Когда Дезак утром вернулся к себе, дом его опустел. Старик Кедель всю ночь продержал его под стражей. Несколько дней спустя Дезак вынужден был сдать свой трактир и покинуть эти места. А сейчас он остановился как вкопанный. Среди луж и осколков стекла лежала, соскользнув со стола, Мари. Она повернула к нему голову, ее ноги были все еще притиснуты к животу, но желтый платок она прижала к груди, как мать прижимает к груди младенца.

С тех пор как рыбаки подрядились на промысел по старым тарифам, дорога в нижнюю Санкт-Барбару была открыта. Ничего значительного больше не случилось — и только спокойствие давило на кручу свинцовой тяжестью воспоминаний.

Когда Гулль миновал женщин, они поспешили к себе домой. Молодой паренек спустился по рифам к товарищам у лодок, и все вместе вскарабкались обратно наверх; на дороге стояло еще двое-трое, те тоже к ним присоединились, они вызвали из домов своих товарищей и всем скопом спустились вниз. Вокруг Рыночной площади, как всегда, горели огни, но вскоре ставни захлопнулись — казалось, дома в страхе смежили веки. Но ведь повсюду восстановлен порядок, почему же им не сидится на месте, завтра выход в море, тарифы приняты, да сейчас уже и вечер, пора ужинать и зажигать свет.

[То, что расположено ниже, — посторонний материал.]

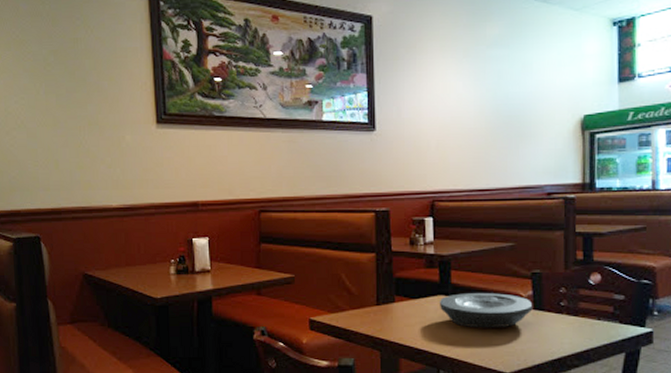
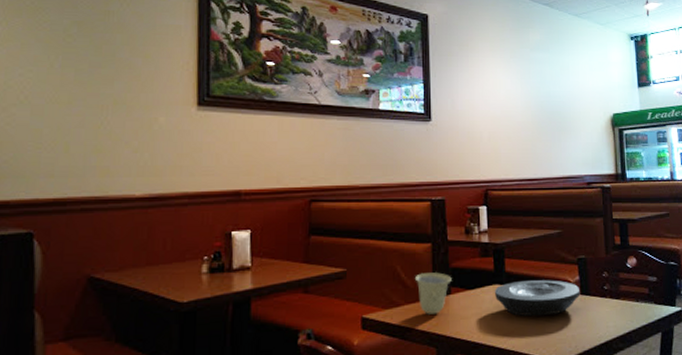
cup: none [359,281,396,320] -> present [414,272,452,315]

Рыбаки последовали дальше. Быть может, на какое-то мгновение их захватила идея столь безумная, что они сами не могли ее осмыслить, а возможно, им всего лишь пришла охота пройтись строем. Они оставили нижнюю Санкт-Барбару и углубились в дюны. Здесь они вышли на новую дорогу, втекающую в шоссе на порт Себастьян. Добравшись до распадка, откуда дорога ответвлялась к баракам, наткнулись они на Кеделевых солдат. Стемнело, тьма в глубоком распадке сгустилась в непроглядную ночь. Поначалу одни видели только темную массу, а перед ней прямую как стрела, поблескивающую шеренгу: солдаты. Другие видели темную массу и среди нее несколько смутных белых точек: рыбаки.

На почтительном расстоянии в несколько метров — ни шагу больше и ни меньше — оба отряда остановились. Солдаты разглядели среди рыбаков женщин, белые чепцы. Их было немного, только те, чьи мужья застряли в городе или вовсе погибли. Рыбаки и солдаты продолжали стоять друг против друга, все теперь заметили, что ночь шагнула вперед. В первом ряду виднелось молодое белое лицо Катарины Нер, глядевшее на солдат с любопытством. Чепец ее чуть сбился на затылок, приоткрыв светлую прядь волос, отливающих тем мягким живым блеском, каким отличаются волосы еще совсем молоденьких женщин. Ночь постепенно набирала силу, а затем снова начала редеть. Рыбаки не двигались ни взад, ни вперед. Они просто стояли. Поблескивающая шеренга солдат была уже не прямой как стрела, белые точки среди рыбаков слегка колебались. Они несокрушимо стояли друг против друга, хоть их сморило ночное бдение.

Лицо Катарины Нер побледнело от усталости. Даже светлая прядь надо лбом казалась от усталости выцветшей.